Difference between laches and acquiescence

The doctrine of laches and doctrine of acquiescence have their origin in the english courts of equity and applied to those cases which were not covered by the statutes. laches is just a type of acquiescence. in kisandas premchand verses. jivatlal protapshi & co., court observed, laches mean doing nothing. lapse of time or delay in suing, unaccounted for by disability or other circumstances constitutes laches. delay in seeking equitable remedy is technically known as laches and will disentitle the claimant to establish his claim even if the claim is not disputed. the domain of acquiescence is large while that of laches is very small. Laches is merely passive, while acquiescence implies almost active consent. where there is a statute of limitation, the objection of laches does not apply until the expiration of time allowed by the statute. but acquiescence is a different thing; it means more than laches. if a party who could object does not do so and knowingly permits another to incur an expense in doing an act under a belief that it would not be objected to, a kind of permission may be said to have been given to another to alter his condition, and he may be said to acquiesce.

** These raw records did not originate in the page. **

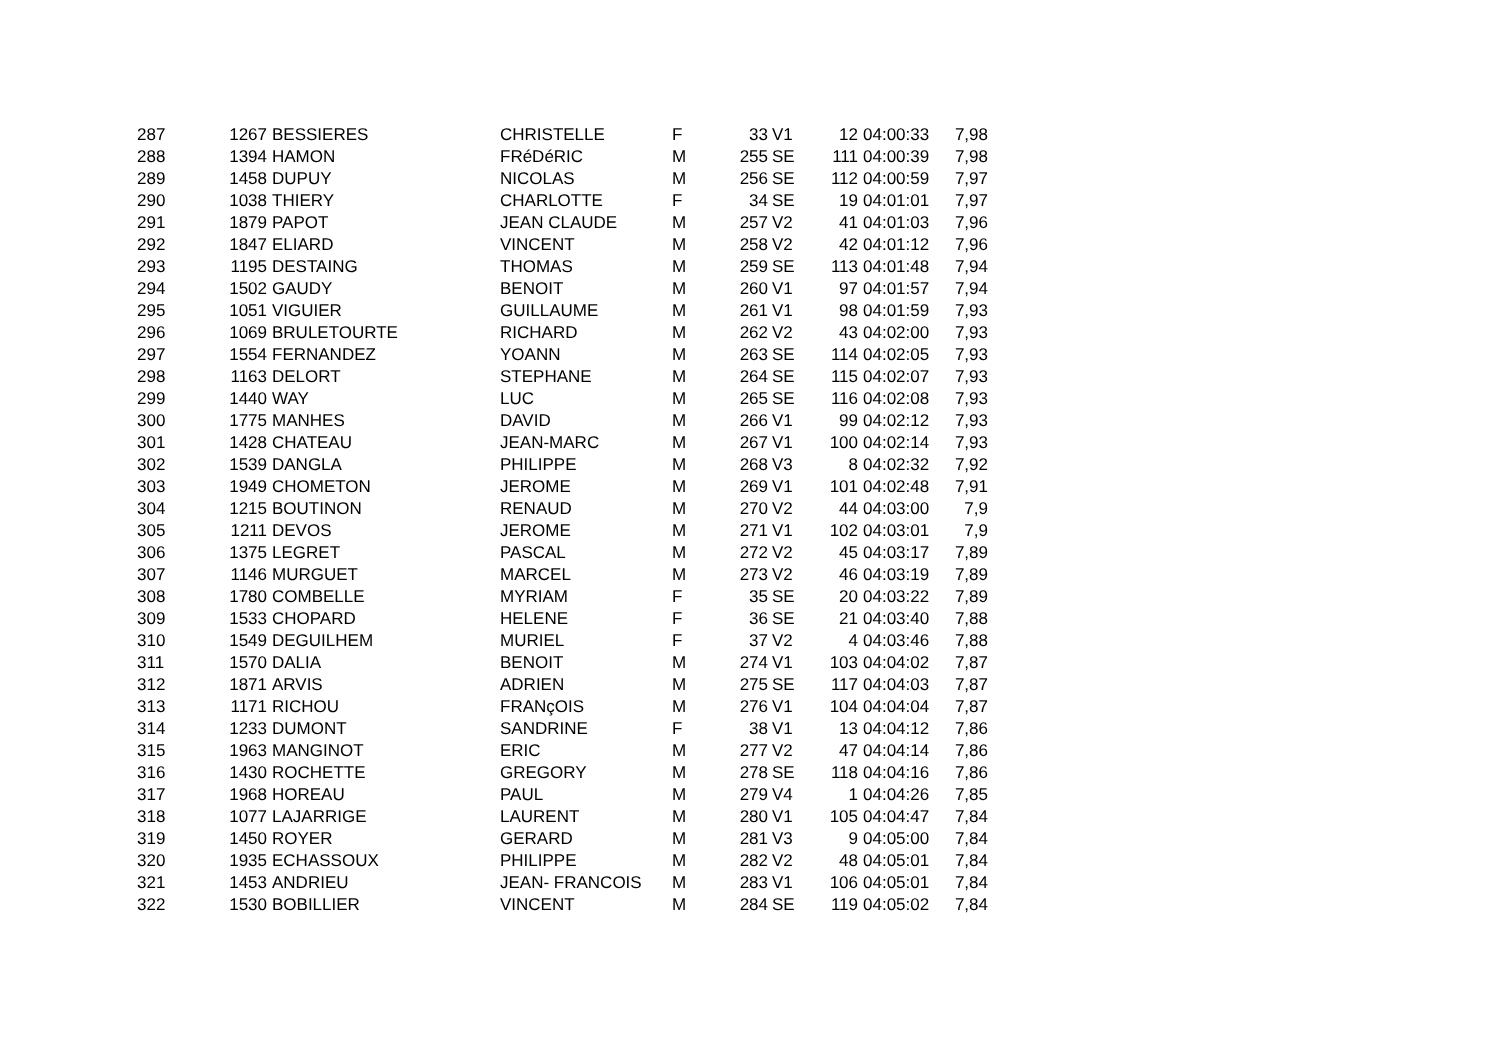| 287 | 1267 | BESSIERES | CHRISTELLE | F | 33 | V1 | 12 | 04:00:33 | 7,98 |
| 288 | 1394 | HAMON | FRéDéRIC | M | 255 | SE | 111 | 04:00:39 | 7,98 |
| 289 | 1458 | DUPUY | NICOLAS | M | 256 | SE | 112 | 04:00:59 | 7,97 |
| 290 | 1038 | THIERY | CHARLOTTE | F | 34 | SE | 19 | 04:01:01 | 7,97 |
| 291 | 1879 | PAPOT | JEAN CLAUDE | M | 257 | V2 | 41 | 04:01:03 | 7,96 |
| 292 | 1847 | ELIARD | VINCENT | M | 258 | V2 | 42 | 04:01:12 | 7,96 |
| 293 | 1195 | DESTAING | THOMAS | M | 259 | SE | 113 | 04:01:48 | 7,94 |
| 294 | 1502 | GAUDY | BENOIT | M | 260 | V1 | 97 | 04:01:57 | 7,94 |
| 295 | 1051 | VIGUIER | GUILLAUME | M | 261 | V1 | 98 | 04:01:59 | 7,93 |
| 296 | 1069 | BRULETOURTE | RICHARD | M | 262 | V2 | 43 | 04:02:00 | 7,93 |
| 297 | 1554 | FERNANDEZ | YOANN | M | 263 | SE | 114 | 04:02:05 | 7,93 |
| 298 | 1163 | DELORT | STEPHANE | M | 264 | SE | 115 | 04:02:07 | 7,93 |
| 299 | 1440 | WAY | LUC | M | 265 | SE | 116 | 04:02:08 | 7,93 |
| 300 | 1775 | MANHES | DAVID | M | 266 | V1 | 99 | 04:02:12 | 7,93 |
| 301 | 1428 | CHATEAU | JEAN-MARC | M | 267 | V1 | 100 | 04:02:14 | 7,93 |
| 302 | 1539 | DANGLA | PHILIPPE | M | 268 | V3 | 8 | 04:02:32 | 7,92 |
| 303 | 1949 | CHOMETON | JEROME | M | 269 | V1 | 101 | 04:02:48 | 7,91 |
| 304 | 1215 | BOUTINON | RENAUD | M | 270 | V2 | 44 | 04:03:00 | 7,9 |
| 305 | 1211 | DEVOS | JEROME | M | 271 | V1 | 102 | 04:03:01 | 7,9 |
| 306 | 1375 | LEGRET | PASCAL | M | 272 | V2 | 45 | 04:03:17 | 7,89 |
| 307 | 1146 | MURGUET | MARCEL | M | 273 | V2 | 46 | 04:03:19 | 7,89 |
| 308 | 1780 | COMBELLE | MYRIAM | F | 35 | SE | 20 | 04:03:22 | 7,89 |
| 309 | 1533 | CHOPARD | HELENE | F | 36 | SE | 21 | 04:03:40 | 7,88 |
| 310 | 1549 | DEGUILHEM | MURIEL | F | 37 | V2 | 4 | 04:03:46 | 7,88 |
| 311 | 1570 | DALIA | BENOIT | M | 274 | V1 | 103 | 04:04:02 | 7,87 |
| 312 | 1871 | ARVIS | ADRIEN | M | 275 | SE | 117 | 04:04:03 | 7,87 |
| 313 | 1171 | RICHOU | FRANçOIS | M | 276 | V1 | 104 | 04:04:04 | 7,87 |
| 314 | 1233 | DUMONT | SANDRINE | F | 38 | V1 | 13 | 04:04:12 | 7,86 |
| 315 | 1963 | MANGINOT | ERIC | M | 277 | V2 | 47 | 04:04:14 | 7,86 |
| 316 | 1430 | ROCHETTE | GREGORY | M | 278 | SE | 118 | 04:04:16 | 7,86 |
| 317 | 1968 | HOREAU | PAUL | M | 279 | V4 | 1 | 04:04:26 | 7,85 |
| 318 | 1077 | LAJARRIGE | LAURENT | M | 280 | V1 | 105 | 04:04:47 | 7,84 |
| 319 | 1450 | ROYER | GERARD | M | 281 | V3 | 9 | 04:05:00 | 7,84 |
| 320 | 1935 | ECHASSOUX | PHILIPPE | M | 282 | V2 | 48 | 04:05:01 | 7,84 |
| 321 | 1453 | ANDRIEU | JEAN- FRANCOIS | M | 283 | V1 | 106 | 04:05:01 | 7,84 |
| 322 | 1530 | BOBILLIER | VINCENT | M | 284 | SE | 119 | 04:05:02 | 7,84 |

Acquiescence consist of tripartite factors which are, knowledge, capacity and freedom, i.e., a person acquiescing must be fully cognizant of his right to dispute the claim, he must be under no disability and lastly, must be free from all undue influence or pressure. mere delay is not, by itself, fatal to a suit but delay which amounts to a waiver of the plaintiffs right by acquiescence or conduct inducing a party to place himself in a position in which he would not otherwise have placed himself, may be sufficient to

disqualify a plaintiff from asserting rights which are not actually barred by limitation.

Note: In India, the statute of limitation being a complete code it has been said in many cases that the equitable doctrine of laches and acquiescence does not apply to suits for which a period of limitation is provided by the limitation act.